Justin: My sense is that Buddhism attributes too much in the world (apparently) directly to karma to try to make this division. See p.49 on Harvey in which he notes "the J.I.167, where a thunderbolt causes a rock to split and so kill a goat, due to its karma of a past life..."
Paulo: I think you are right, Buddhism attributes too much in the world to kamma. At the Upajjhatthana Sutta the Buddha says “I am the owner of my actions (kamma), heir to my actions, born of my actions, related through my actions, and have my actions as my arbitrator. Whatever I do, for good or for evil, to that will I fall heir”.

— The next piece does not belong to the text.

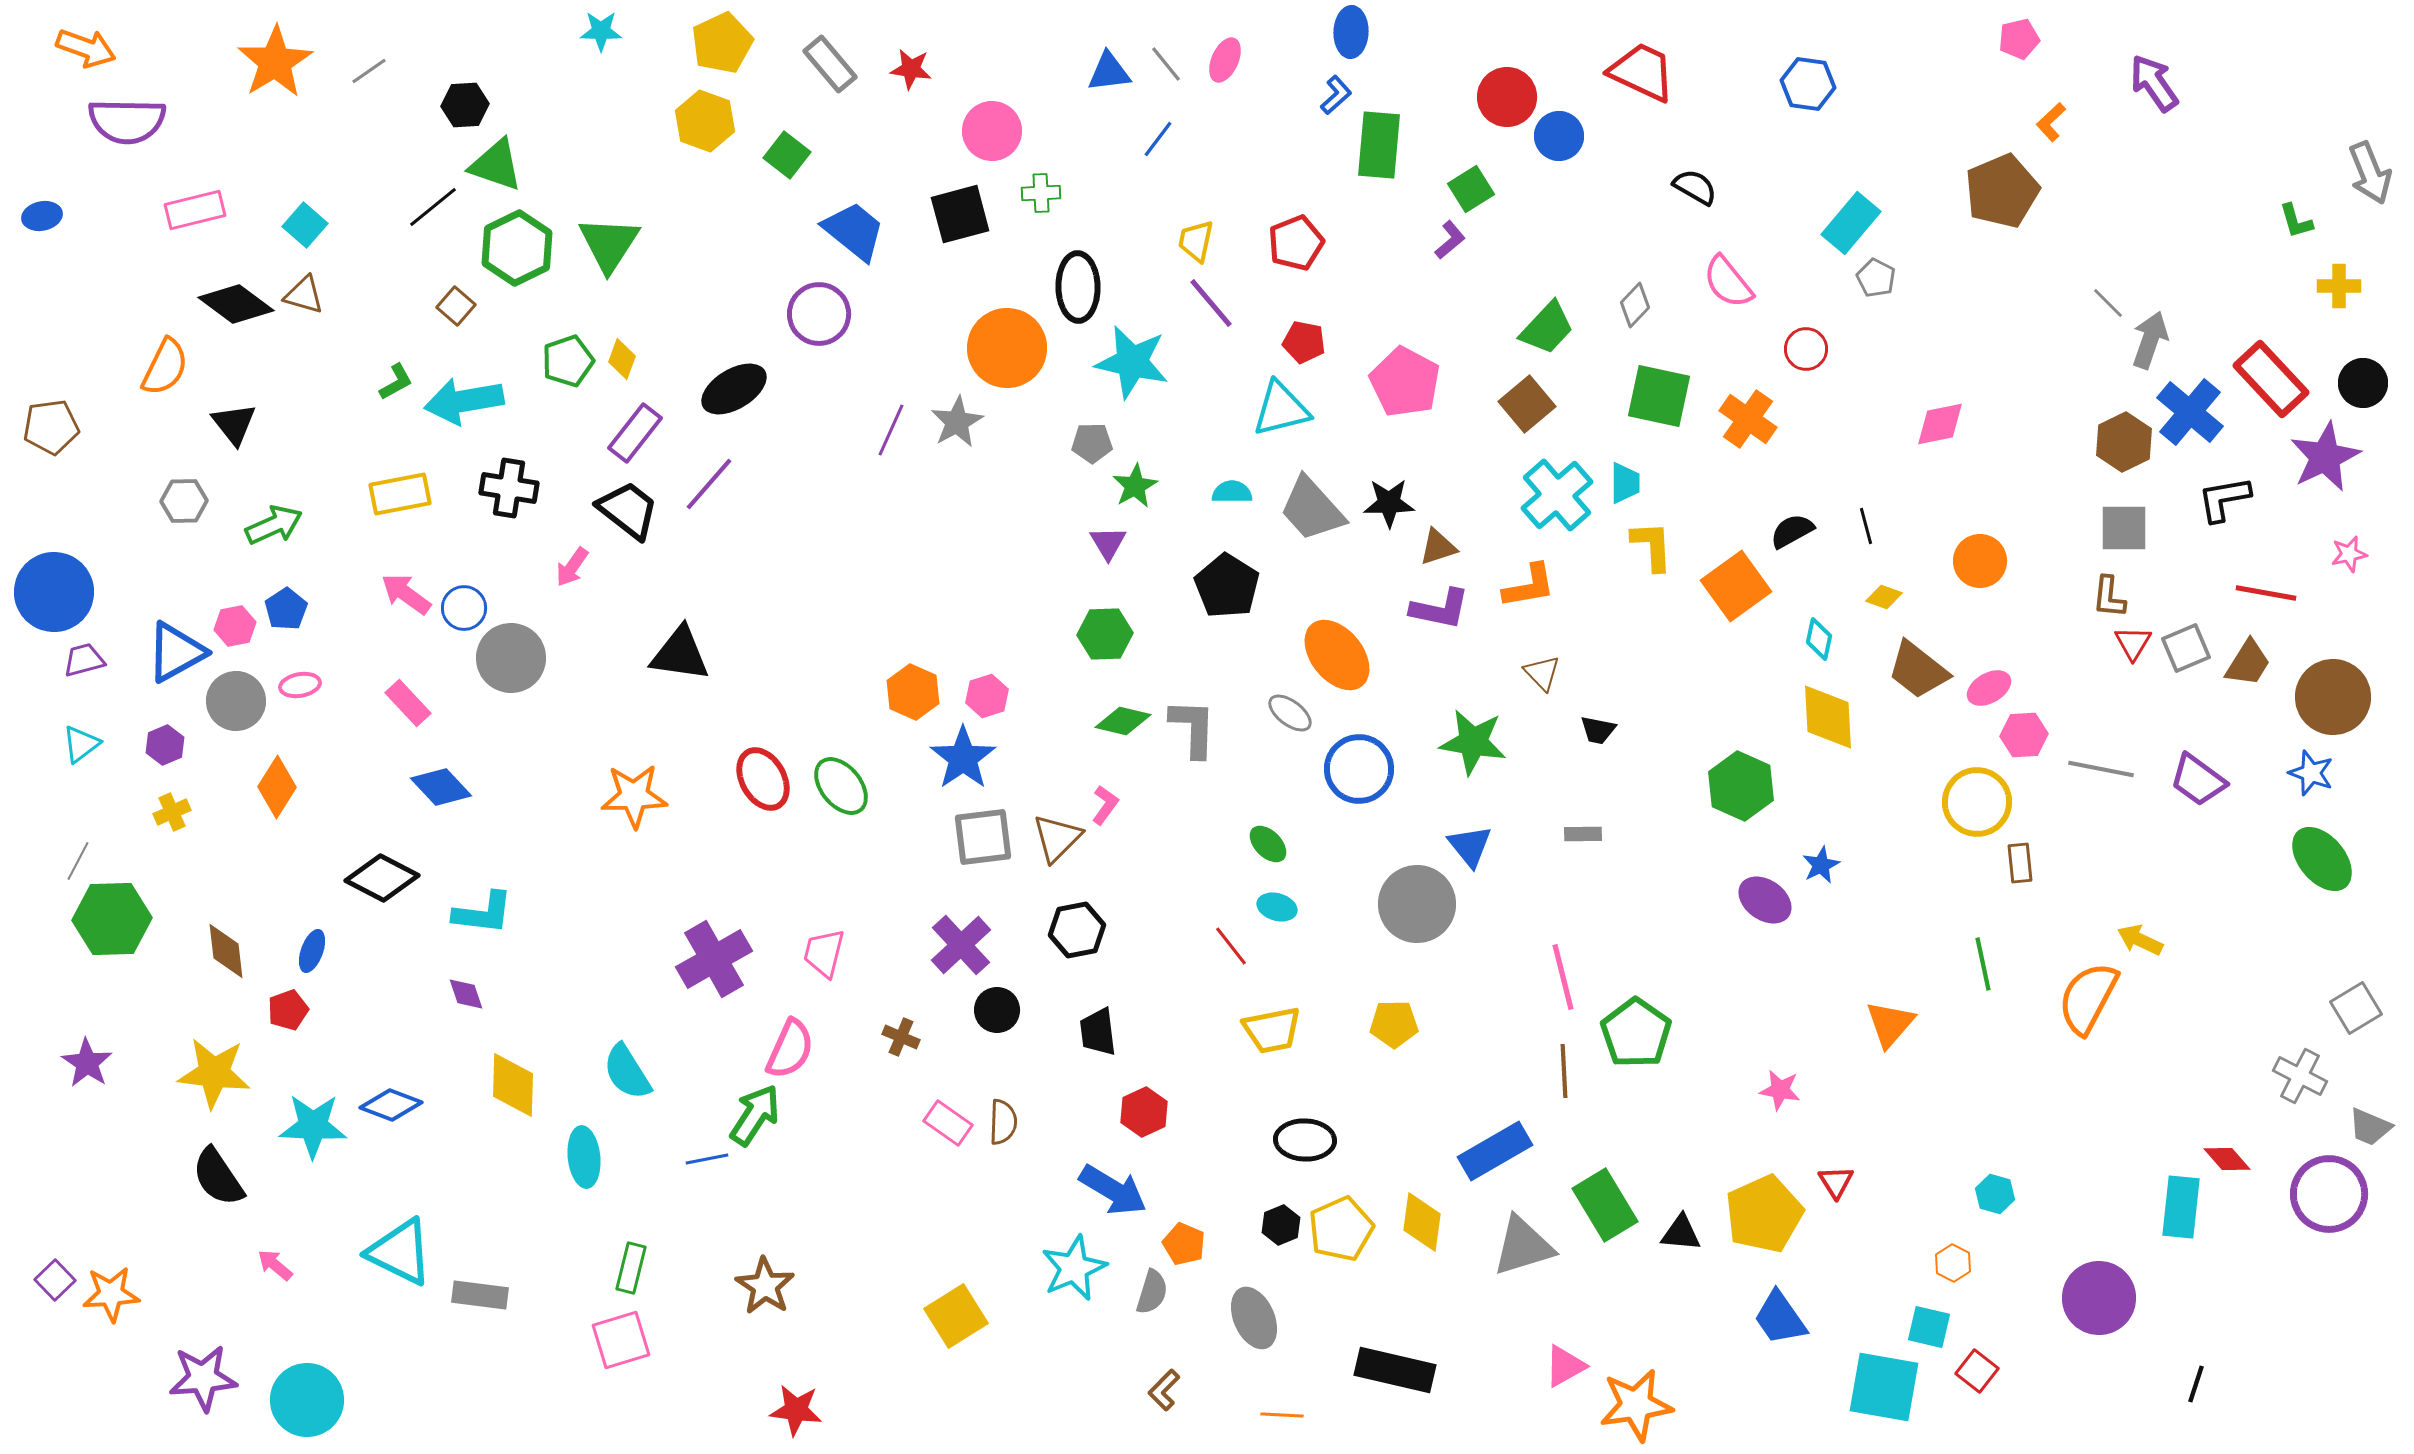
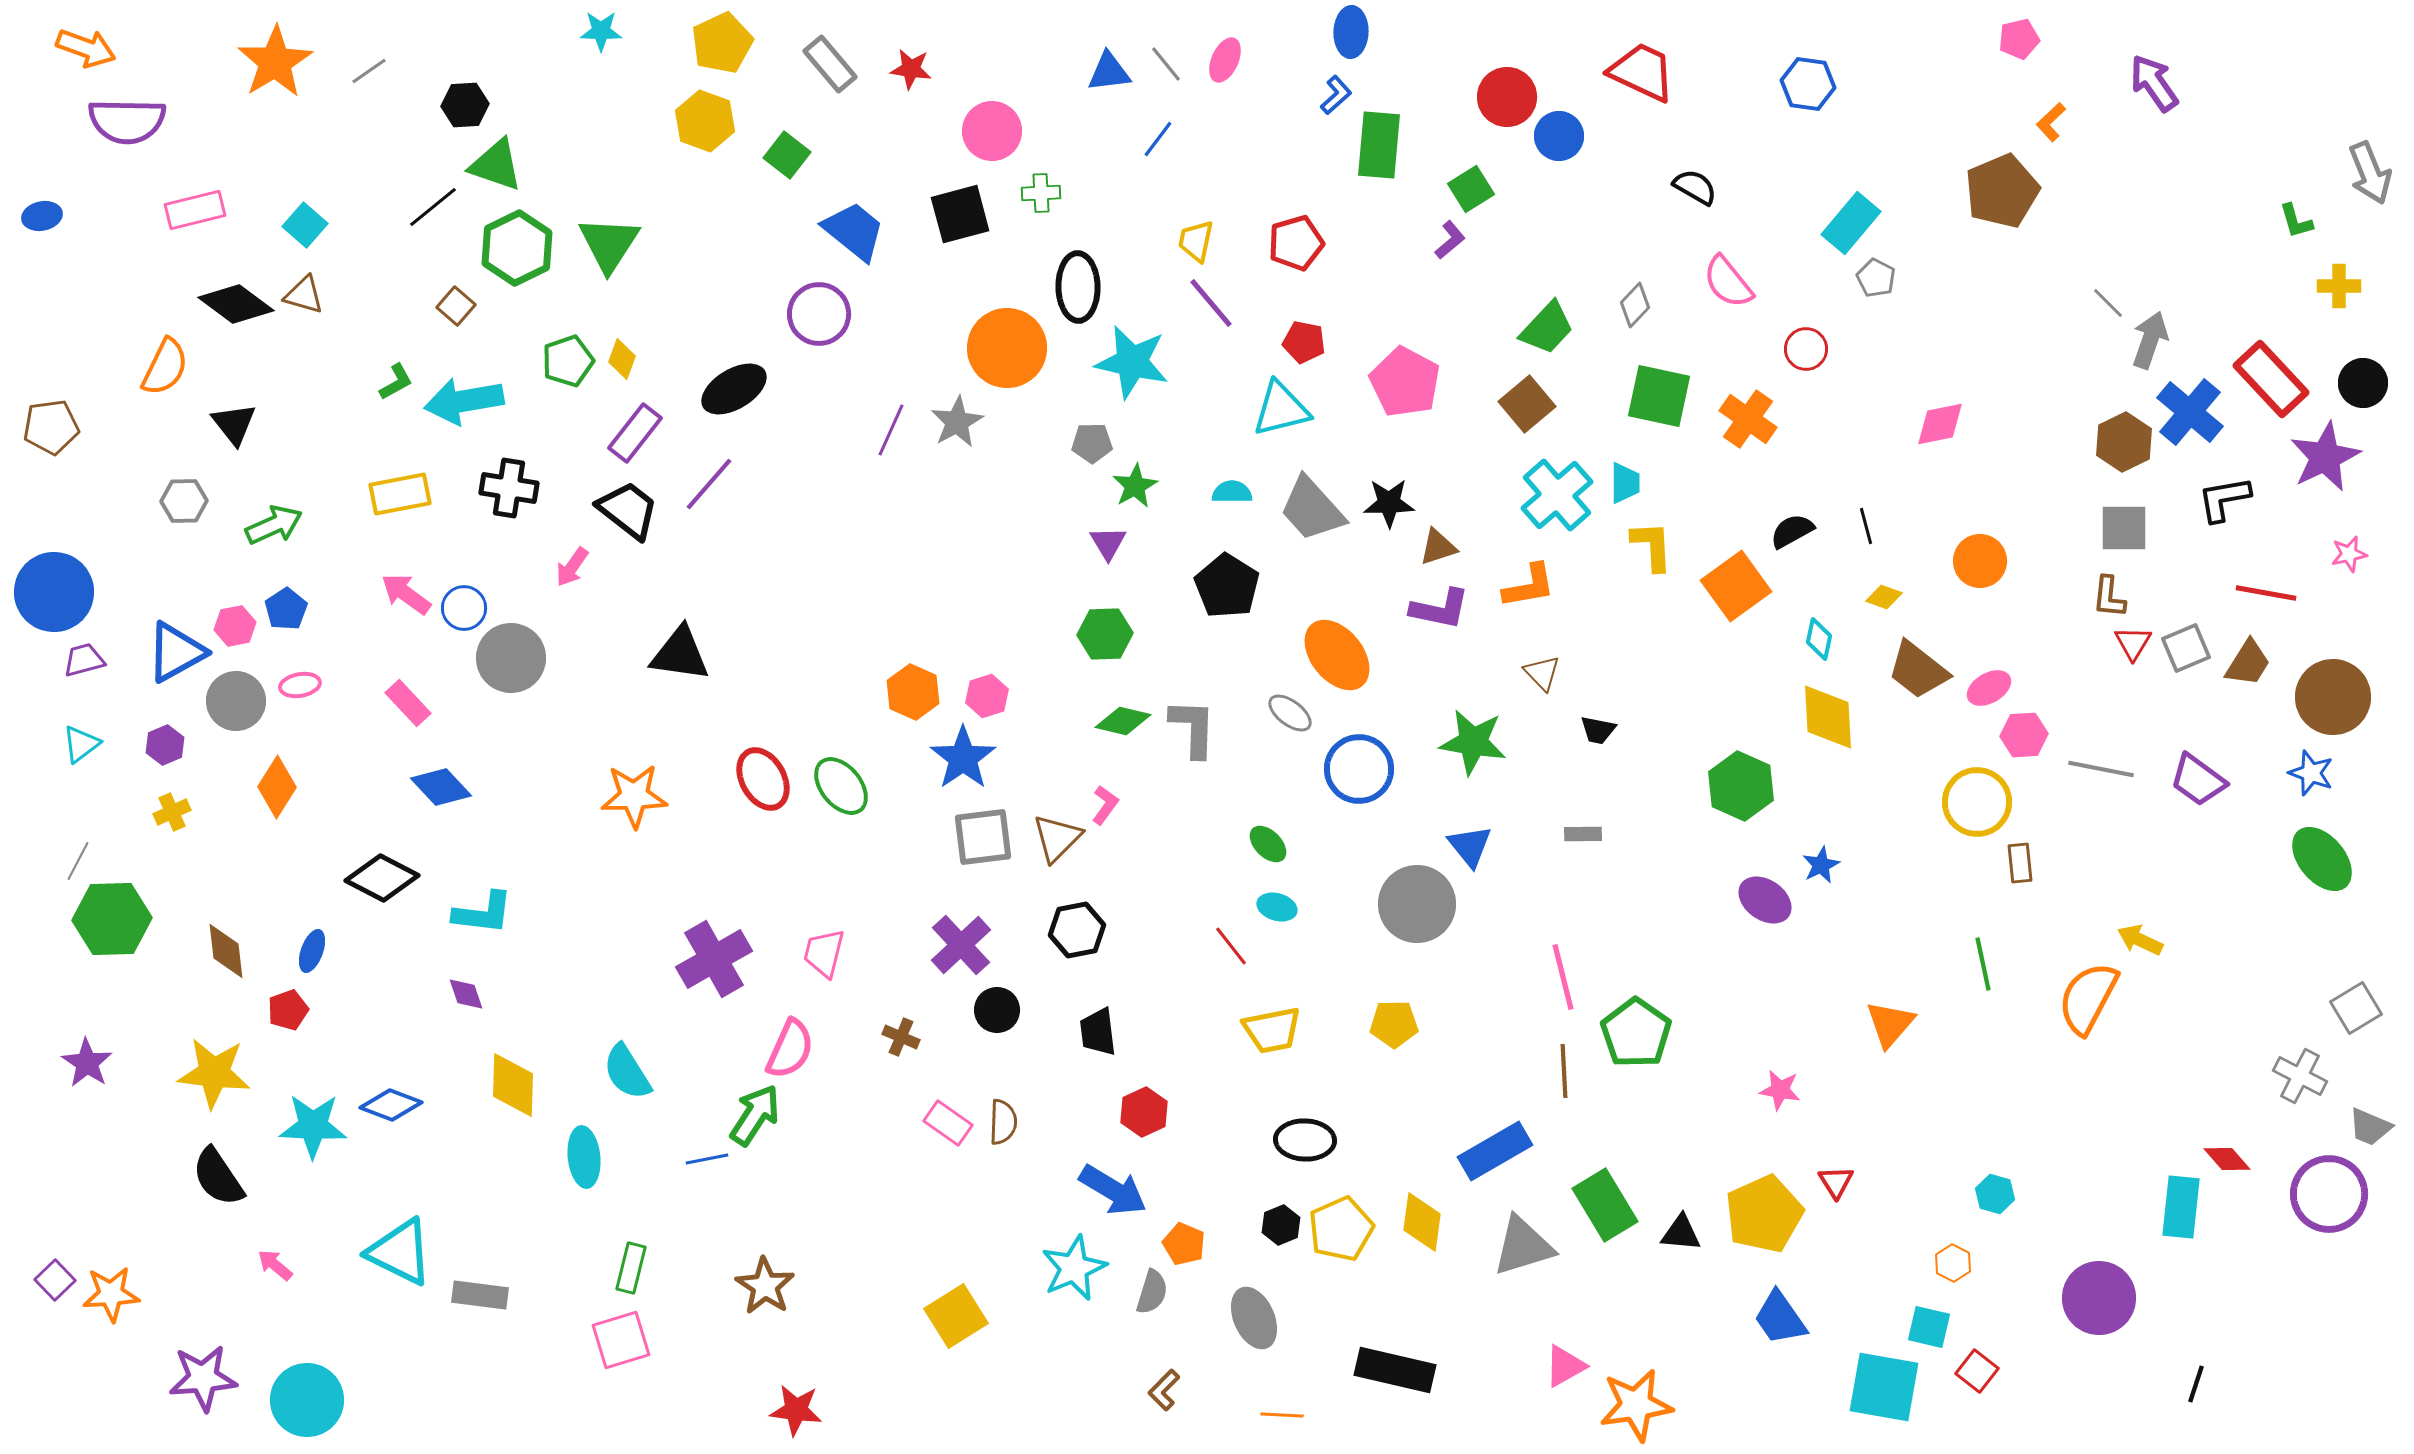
red pentagon at (1296, 243): rotated 6 degrees clockwise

But it doesn’t means that every rock in a mountain takes its place in order to someone’s kamma.
Believing that would be some sort of idealism. The search for harmony or balance in the world.
Well, It got bigger then I wished, but....
I'm just affraid of some idealization of the world through kamma and a "they deserved it" way to see things.
Best wishes,
Paulo
Hi Paulo - Many thanks for the follow-up! further comments coming VERY soon via a new post!